Il arrivait dans les sessions de formation, après de trop longs débats sur le devenir de l’entreprise ou les mérites respectifs des diverses théories sociales, qu’un incident, ou un lapsus, ou une confidence qui outrepassait légèrement les limites qui lui avaient été assignées, voire un frémissement inattendu dans une voix casse le cours trop prévisible des discussions et fasse apparaître quelqu’un dans sa fragilité, dans son incertitude, dans son embarras, dans sa nostalgie. Piètre événement. Dans un conseil d’administration, une assemblée politique, un colloque, un café littéraire, dans un bureau feutré de manager, dans un comité de rédaction, nul ne s’en serait avisé. L’idée que j’avais de la formation me faisait attacher à un bronchement de ce genre toute l’attention dont j’étais capable. Je faisais tout pour saluer cet instant, pour lui ouvrir les portes toutes grandes, pour empêcher qu’il ne s’enfuie, qu’on ne s’en débarrasse comme d’une erreur, d’une faute, d’une faiblesse. Je savais qu’il y avait en lui un principe de vie, qu’il commencerait par disperser nos opinions comme des feuilles mortes puis que, ces feuilles mortes, il les réanimerait. Être formateur, c’était être le traître qui fait entrer l’espion dans la citadelle. J’étais ce traître, et de tout mon cœur, et autant que je le pouvais. Non, je ne cherchais pas, comme un voyou, à envelopper mes stagiaires dans les délices captieux d’une petite musique apaisante qui les ferait plus dociles au fouet de la compétition ! Ce n’est pas une petite musique que le recours à la parole intérieure fait entendre au monde, c’est une symphonie puissante, une fanfare tonitruante dont les accords, harmonieux ou non, sont comme un gigantesque coup de balai dans ce qui reste, sans elle, de la pensée humaine, de l’intelligence humaine, de la volonté humaine : ce reste, saint Paul, relayant efficacement Tchouang-tseu, dit, sans décisive originalité sur ce point, qu’il est ut stercora. Non pas, ainsi qu’ont longtemps voulu traduire les bons pères, « comme de la balayure ». Plus simple. « Comme de la merde ».

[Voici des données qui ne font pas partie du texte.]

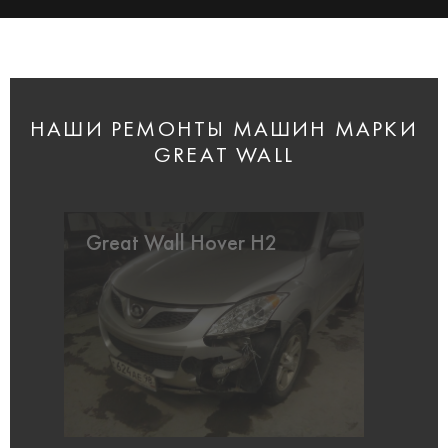
НАШИ РЕМОНТЫ МАШИН МАРКИ
GREAT WALL
Great Wall Hover H2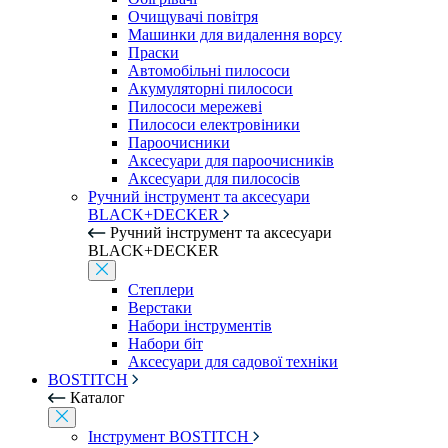
Очищувачі повітря
Машинки для видалення ворсу
Праски
Автомобільні пилососи
Акумуляторні пилососи
Пилососи мережеві
Пилососи електровіники
Пароочисники
Аксесуари для пароочисників
Аксесуари для пилососів
Ручний інструмент та аксесуари
BLACK+DECKER
Ручний інструмент та аксесуари
BLACK+DECKER
Степлери
Верстаки
Набори інструментів
Набори біт
Аксесуари для садової техніки
BOSTITCH
Каталог
Інструмент BOSTITCH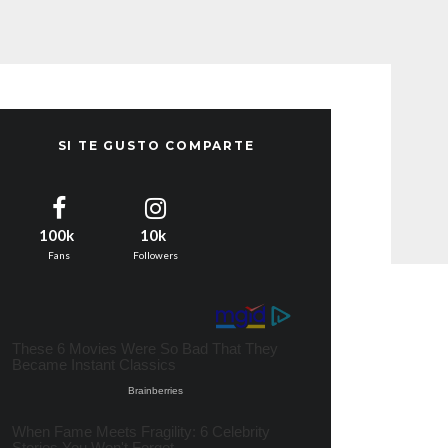
SI TE GUSTO COMPARTE
100k
10k
Fans
Followers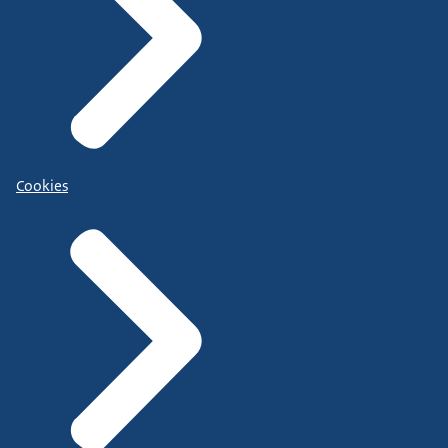
Cookies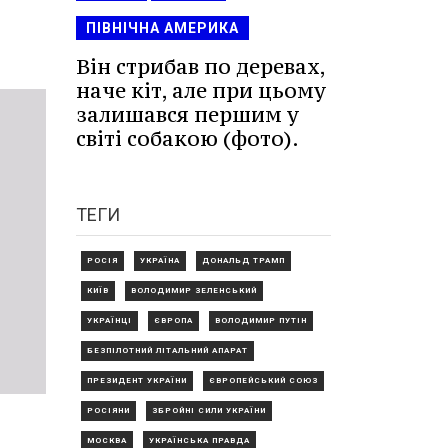
ПІВНІЧНА АМЕРИКА
Він стрибав по деревах,
наче кіт, але при цьому
залишався першим у
світі собакою (фото).
ТЕГИ
РОСІЯ
УКРАЇНА
ДОНАЛЬД ТРАМП
КИЇВ
ВОЛОДИМИР ЗЕЛЕНСЬКИЙ
УКРАЇНЦІ
ЄВРОПА
ВОЛОДИМИР ПУТІН
БЕЗПІЛОТНИЙ ЛІТАЛЬНИЙ АПАРАТ
ПРЕЗИДЕНТ УКРАЇНИ
ЄВРОПЕЙСЬКИЙ СОЮЗ
РОСІЯНИ
ЗБРОЙНІ СИЛИ УКРАЇНИ
МОСКВА
УКРАЇНСЬКА ПРАВДА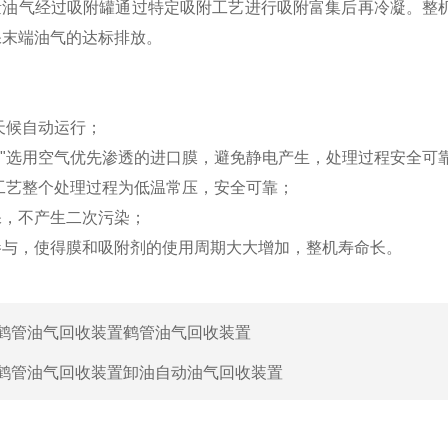
量油气经过吸附罐通过特定吸附工艺进行吸附富集后再冷凝。整
确保末端油气的达标排放。
天候自动运行；
凝"选用空气优先渗透的进口膜，避免静电产生，处理过程安全可
"工艺整个处理过程为低温常压，安全可靠；
保，不产生二次污染；
参与，使得膜和吸附剂的使用周期大大增加，整机寿命长。
鹤管油气回收装置鹤管油气回收装置
鹤管油气回收装置卸油自动油气回收装置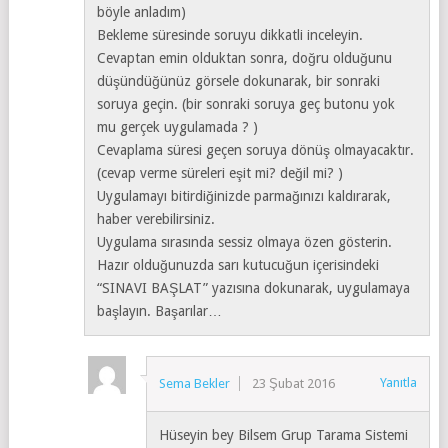
böyle anladım)
Bekleme süresinde soruyu dikkatli inceleyin.
Cevaptan emin olduktan sonra, doğru olduğunu
düşündüğünüz görsele dokunarak, bir sonraki
soruya geçin. (bir sonraki soruya geç butonu yok
mu gerçek uygulamada ? )
Cevaplama süresi geçen soruya dönüş olmayacaktır.
(cevap verme süreleri eşit mi? değil mi? )
Uygulamayı bitirdiğinizde parmağınızı kaldırarak,
haber verebilirsiniz.
Uygulama sırasında sessiz olmaya özen gösterin.
Hazır olduğunuzda sarı kutucuğun içerisindeki
“SINAVI BAŞLAT” yazısına dokunarak, uygulamaya
başlayın. Başarılar…
Yanıtla
Sema Bekler
23 Şubat 2016
Hüseyin bey Bilsem Grup Tarama Sistemi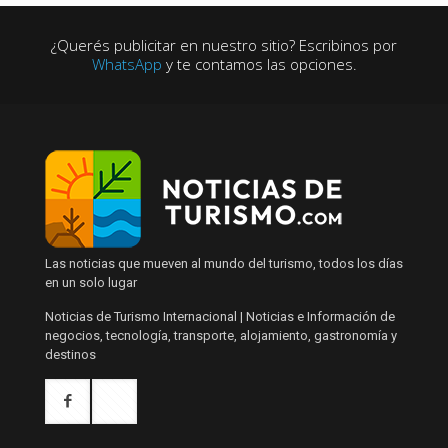
¿Querés publicitar en nuestro sitio? Escribinos por
WhatsApp
y te contamos las opciones.
Las noticias que mueven al mundo del turismo, todos los días
en un solo lugar
Noticias de Turismo Internacional | Noticias e Información de
negocios, tecnología, transporte, alojamiento, gastronomía y
destinos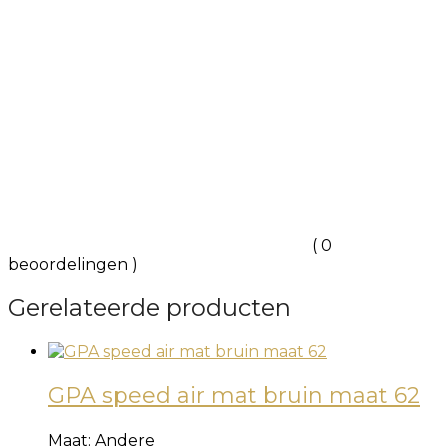
( 0
beoordelingen )
Gerelateerde producten
GPA speed air mat bruin maat 62
Maat:
Andere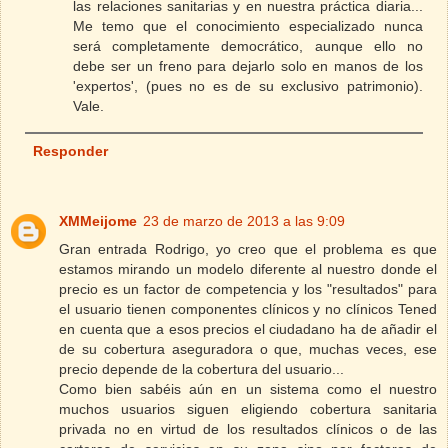
las relaciones sanitarias y en nuestra práctica diaria...
Me temo que el conocimiento especializado nunca
será completamente democrático, aunque ello no
debe ser un freno para dejarlo solo en manos de los
'expertos', (pues no es de su exclusivo patrimonio).
Vale.
Responder
XMMeijome
23 de marzo de 2013 a las 9:09
Gran entrada Rodrigo, yo creo que el problema es que
estamos mirando un modelo diferente al nuestro donde el
precio es un factor de competencia y los "resultados" para
el usuario tienen componentes clínicos y no clínicos Tened
en cuenta que a esos precios el ciudadano ha de añadir el
de su cobertura aseguradora o que, muchas veces, ese
precio depende de la cobertura del usuario...
Como bien sabéis aún en un sistema como el nuestro
muchos usuarios siguen eligiendo cobertura sanitaria
privada no en virtud de los resultados clínicos o de las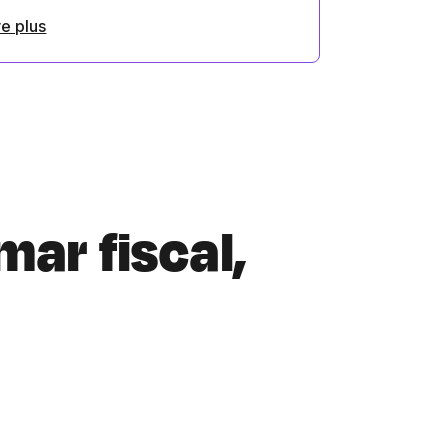
re plus
mar fiscal,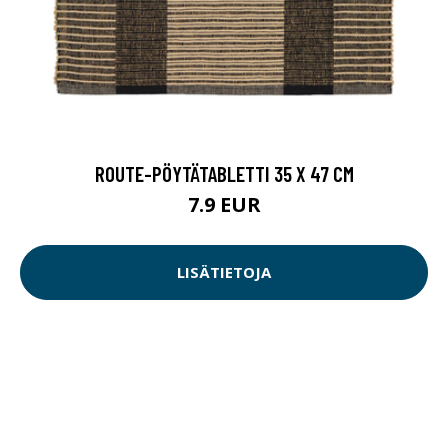
ROUTE-PÖYTÄTABLETTI 35 X 47 CM
7.9 EUR
LISÄTIETOJA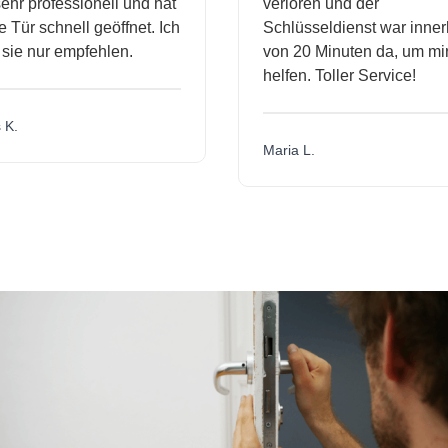
hr professionell und hat
verloren und der
Tür schnell geöffnet. Ich
Schlüsseldienst war innerh
ie nur empfehlen.
von 20 Minuten da, um mir 
helfen. Toller Service!
K.
Maria L.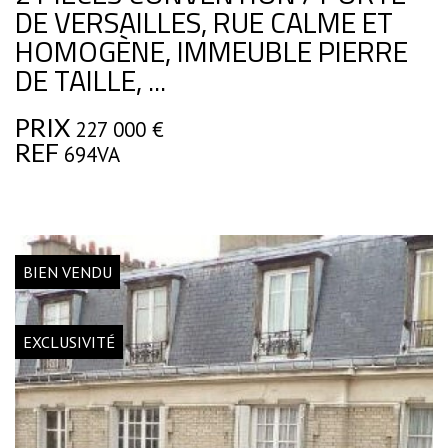
DE VERSAILLES, RUE CALME ET
HOMOGÈNE, IMMEUBLE PIERRE
DE TAILLE, ...
PRIX
227 000
€
REF
694VA
BIEN VENDU
EXCLUSIVITÉ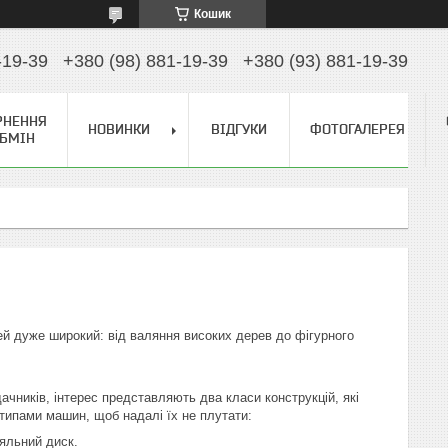
Кошик
-19-39
+380 (98) 881-19-39
+380 (93) 881-19-39
РНЕННЯ
НОВИНКИ
ВІДГУКИ
ФОТОГАЛЕРЕЯ
ОБМІН
тей дуже широкий: від валяння високих дерев до фігурного
ачників, інтерес представляють два класи конструкцій, які
 типами машин, щоб надалі їх не плутати:
ляльний диск.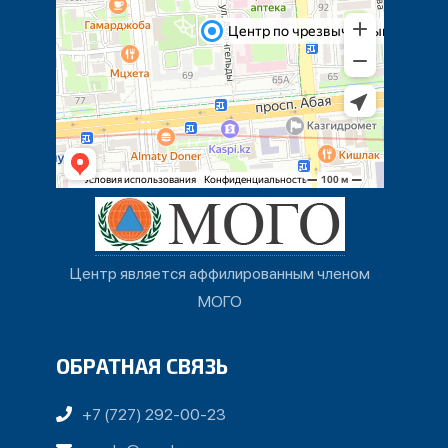
Центр является аффилированным членом
МОГО
ОБРАТНАЯ СВЯЗЬ
+7 (727) 292-00-23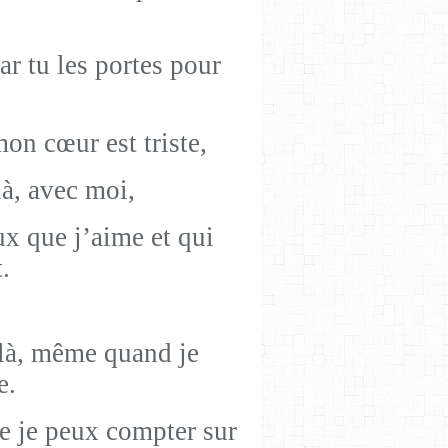
ar tu les portes pour
mon cœur est triste,
là, avec moi,
ux que j’aime et qui
.
 là, même quand je
e.
e je peux compter sur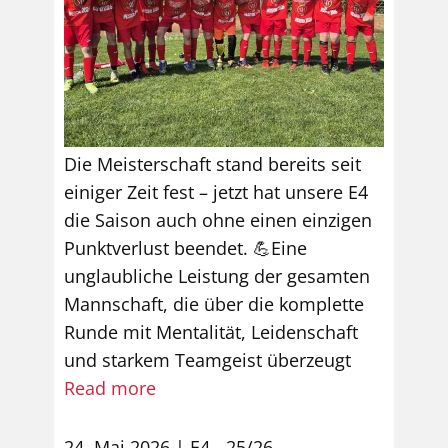
Die Meisterschaft stand bereits seit
einiger Zeit fest – jetzt hat unsere E4
die Saison auch ohne einen einzigen
Punktverlust beendet. 💪Eine
unglaubliche Leistung der gesamten
Mannschaft, die über die komplette
Runde mit Mentalität, Leidenschaft
und starkem Teamgeist überzeugt
Read more
24. Mai 2026
E4 - 25/26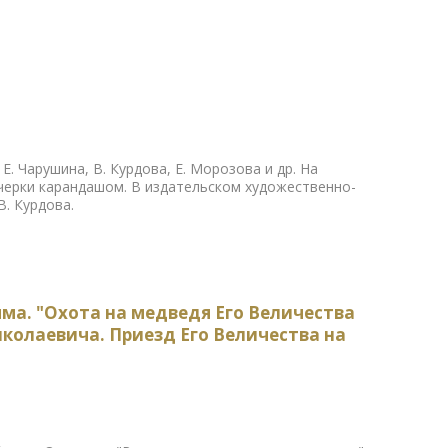
Е. Чарушина, В. Курдова, Е. Морозова и др. На
счерки карандашом. В издательском художественно-
. Курдова.
ма. "Охота на медведя Его Величества
колаевича. Приезд Его Величества на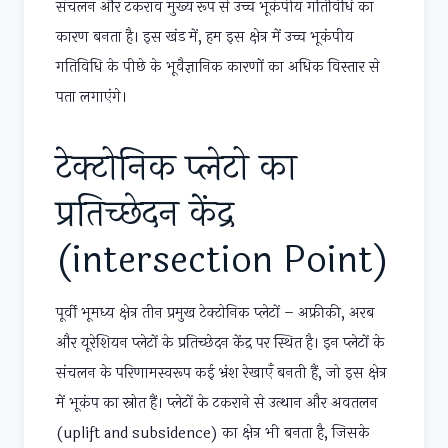
संचलन और टकराव मुख्य रूप से उच्च भूकंपीय गतिविधि का
कारण बनता है। इस खंड में, हम इस क्षेत्र में उच्च भूकंपीय
गतिविधि के पीछे के भूवैज्ञानिक कारणों का अधिक विस्तार से
पता लगाएंगे।
टेक्टोनिक प्लेटो का
प्रतिच्छेदन केंद्र
(intersection Point)
पूर्वी भूमध्य क्षेत्र तीन प्रमुख टेक्टोनिक प्लेटों – अफ्रीकी, अरब
और यूरेशियन प्लेटों के प्रतिच्छेदन केंद्र पर स्थित है। इन प्लेटों के
संचलन के परिणामस्वरूप कई भ्रंश रेखाएँ बनती हैं, जो इस क्षेत्र
में भूकंप का स्रोत हैं। प्लेटों के टकराने से उत्थान और अवतलन
(uplift and subsidence) का क्षेत्र भी बनता है, जिसके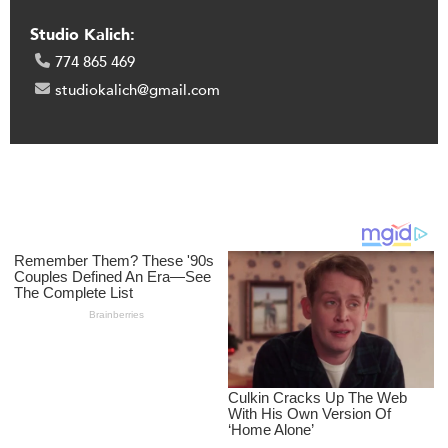
Studio Kalich:
774 865 469
studiokalich@gmail.com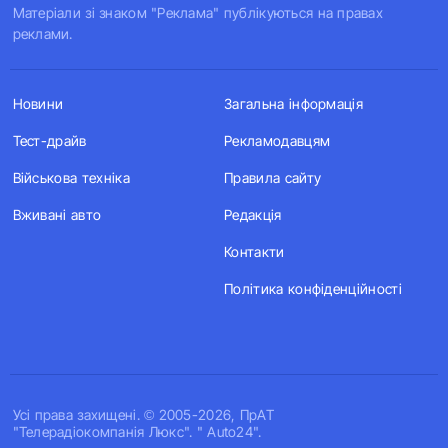
Матеріали зі знаком "Реклама" публікуються на правах
реклами.
Новини
Загальна інформація
Тест-драйв
Рекламодавцям
Військова техніка
Правила сайту
Вживані авто
Редакція
Контакти
Політика конфіденційності
Усi права захищенi. © 2005-2026, ПрАТ
"Телерадіокомпанія Люкс". " Auto24".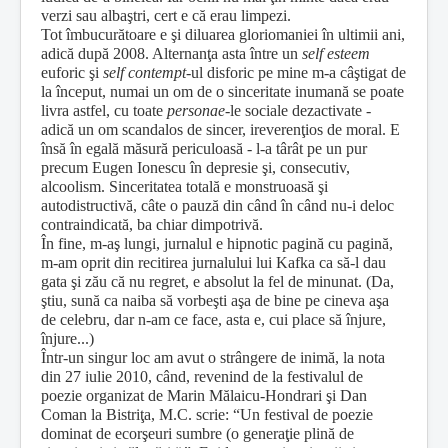
verzi sau albaştri, cert e că erau limpezi.
Tot îmbucurătoare e şi diluarea gloriomaniei în ultimii ani,
adică după 2008. Alternanţa asta între un
self esteem
euforic şi
self contempt
-ul disforic pe mine m-a câştigat de
la început, numai un om de o sinceritate inumană se poate
livra astfel, cu toate
personae
-le sociale dezactivate -
adică un om scandalos de sincer, ireverenţios de moral. E
însă în egală măsură periculoasă - l-a târât pe un pur
precum Eugen Ionescu în depresie şi, consecutiv,
alcoolism. Sinceritatea totală e monstruoasă şi
autodistructivă, câte o pauză din când în când nu-i deloc
contraindicată, ba chiar dimpotrivă.
În fine, m-aş lungi, jurnalul e hipnotic pagină cu pagină,
m-am oprit din recitirea jurnalului lui Kafka ca să-l dau
gata şi zău că nu regret, e absolut la fel de minunat. (Da,
ştiu, sună ca naiba să vorbeşti aşa de bine pe cineva aşa
de celebru, dar n-am ce face, asta e, cui place să înjure,
înjure...)
Într-un singur loc am avut o strângere de inimă, la nota
din 27 iulie 2010, când, revenind de la festivalul de
poezie organizat de Marin Mălaicu-Hondrari şi Dan
Coman la Bistriţa, M.C. scrie: “Un festival de poezie
dominat de ecorşeuri sumbre (o generaţie plină de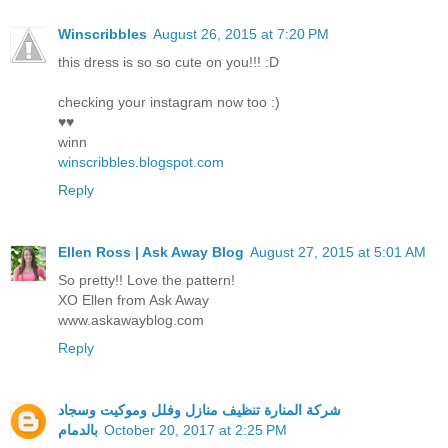
Winscribbles
August 26, 2015 at 7:20 PM
this dress is so so cute on you!!! :D
checking your instagram now too :)
♥♥
winn
winscribbles.blogspot.com
Reply
Ellen Ross | Ask Away Blog
August 27, 2015 at 5:01 AM
So pretty!! Love the pattern!
XO Ellen from Ask Away
www.askawayblog.com
Reply
شركة المنارة تنظيف منازل وفلل وموكيت وسجاد
بالدمام
October 20, 2017 at 2:25 PM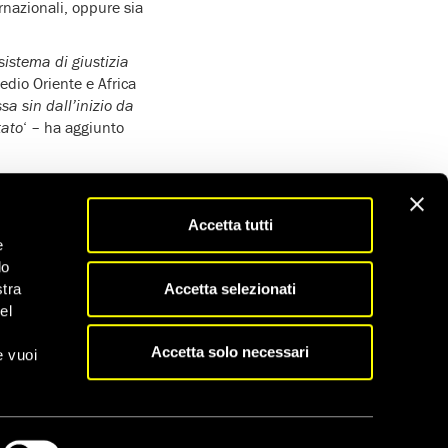
ernazionali, oppure sia
sistema di giustizia
edio Oriente e Africa
 sin dall’inizio da
tato
‘ – ha aggiunto
di manifestanti
ori, fuori dal Palazzo
musulmana
o della sua
Accetta tutti
e
tra cui ‘omicidio’,
do
 disturbare il lavoro
Accetta selezionati
stra
el
uo erano profondamente
to agli arresti in
Accetta solo necessari
e vuoi
rzata
. Durante questo
contestare la
giziana e dal diritto
ine solo dopo aver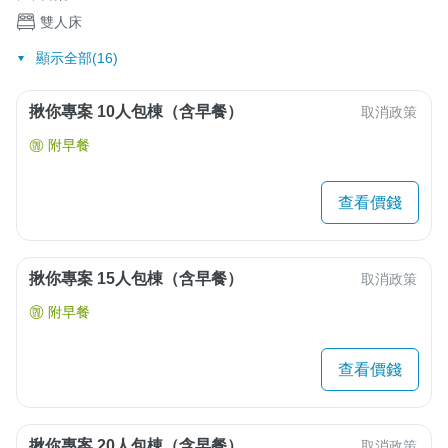
雙人床
顯示全部(16)
揪你專案 10人包棟（含早餐）
取消政策
附早餐
查看價錢
揪你專案 15人包棟（含早餐）
取消政策
附早餐
查看價錢
揪你專案 20人包棟（含早餐）
取消政策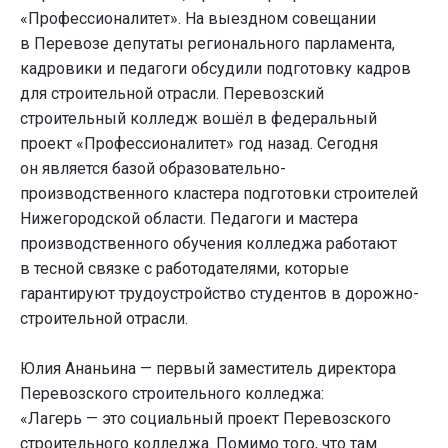
«Профессионалитет». На выездном совещании
в Перевозе депутаты регионального парламента,
кадровики и педагоги обсудили подготовку кадров
для строительной отрасли. Перевозский
строительный колледж вошёл в федеральный
проект «Профессионалитет» год назад. Сегодня
он является базой образовательно-
производственного кластера подготовки строителей
Нижегородской области. Педагоги и мастера
производственного обучения колледжа работают
в тесной связке с работодателями, которые
гарантируют трудоустройство студентов в дорожно-
строительной отрасли.
Юлия Ананьина — первый заместитель директора
Перевозского строительного колледжа:
«Лагерь — это социальный проект Перевозского
строительного колледжа. Помимо того, что там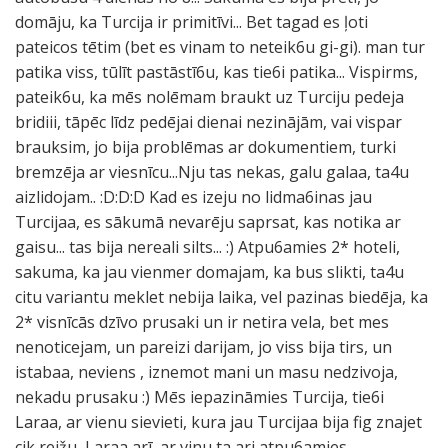
domāju, ka Turcija ir primitīvi... Bet tagad es ļoti
pateicos tētim (bet es vinam to neteik6u gi-gi). man tur
patika viss, tūlīt pastāstī6u, kas tie6i patika... Vispirms,
pateik6u, ka mēs nolēmam braukt uz Turciju pedeja
bridiii, tāpēc līdz pedējai dienai nezinājām, vai vispar
brauksim, jo bija problēmas ar dokumentiem, turki
bremzēja ar viesnīcu...Nju tas nekas, galu galaa, ta4u
aizlidojam.. :D:D:D Kad es izeju no lidma6inas jau
Turcijaa, es sākumā nevarēju saprsat, kas notika ar
gaisu... tas bija nereali silts... :) Atpu6amies 2* hoteli,
sakuma, ka jau vienmer domajam, ka bus slikti, ta4u
citu variantu meklet nebija laika, vel pazinas biedēja, ka
2* visnīcās dzīvo prusaki un ir netira vela, bet mes
nenoticejam, un pareizi darijam, jo viss bija tirs, un
istabaa, neviens , iznemot mani un masu nedzivoja,
nekadu prusaku :) Mēs iepazināmies Turcija, tie6i
Laraa, ar vienu sievieti, kura jau Turcijaa bija fig znajet
cik reižu, Laraa arī, ar vinu ta ari atpu6amies,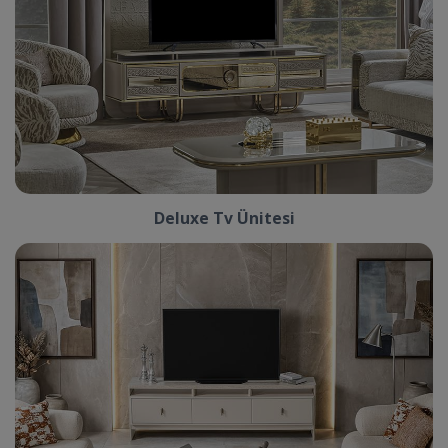
Deluxe Tv Ünitesi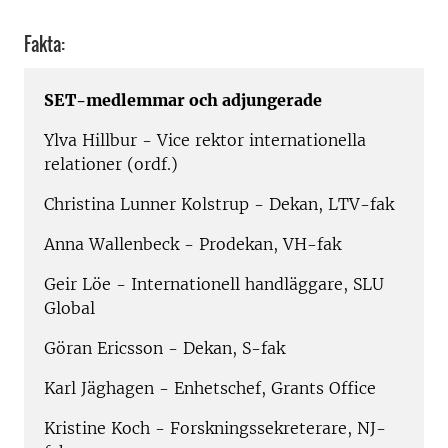
Fakta:
SET-medlemmar och adjungerade
Ylva Hillbur - Vice rektor internationella
relationer (ordf.)
Christina Lunner Kolstrup - Dekan, LTV-fak
Anna Wallenbeck - Prodekan, VH-fak
Geir Löe - Internationell handläggare, SLU
Global
Göran Ericsson - Dekan, S-fak
Karl Jäghagen - Enhetschef, Grants Office
Kristine Koch - Forskningssekreterare, NJ-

On peut penser ce qu’on veut de cette parole intérieure, de cette transcendance de l’intime, de cette liberté si essentiellement, si amoureusement liée à chacun de nous. On peut la référer à ce qu’on veut, à ce qu’on désire, à ce qu’on imagine, à ce qu’on regrette, à ce qu’on croit. Ou à rien. Ou à tout. Bagatelles. Amuse-gueule pour un prochain symposium international. Mais on ne peut pas la nier, on ne peut pas la mépriser, on ne peut pas porter sur elle le regard sans yeux du cynique. Même si on est très intelligent : surtout si on est très intelligent. Même si on est un brave type : surtout si on est un brave type. Sans elle, on va à l’égout, à l’égout le plus proche. Sans elle on est un vélo aux pneus crevés qui tâche de se faire tirer par le plus gros camion qui passe, par le gros cul de la croissance, du pouvoir, de la carrière, du fric. Sans elle on ne sait que péter de trouille, de trouille démocratique, de trouille managériale, de sainte trouille. Je me rappelle les sessions, quand une minuscule bavure de langage ou de sentiment avait fait s’asseoir parmi nous, ironiquement fraternelle, une invisible étrangère qui ressemblait à la fois à ce que chacun de nous avait de plus secret et à ce que nous étions tous ensemble. Nous peinions à reprendre nos débats, nous faisions héroïquement semblant, puis nous éclations de rire. Nous ne nous sentions pas partis dans les nuages. Nous étions bien là où nous étions. Nous y étions tellement que nous étions ailleurs. Nous étions de passage, nous étions inquiets, nous étions heureux. Nous n’étions pas en congé de Monde, ni de Société, ni d’Histoire, ni de Progrès, ni d’aucun autre sujet de bachot : nous en avions seulement déchiré les affiches. Nous étions à bonne distance de tout, à distance d’amitié.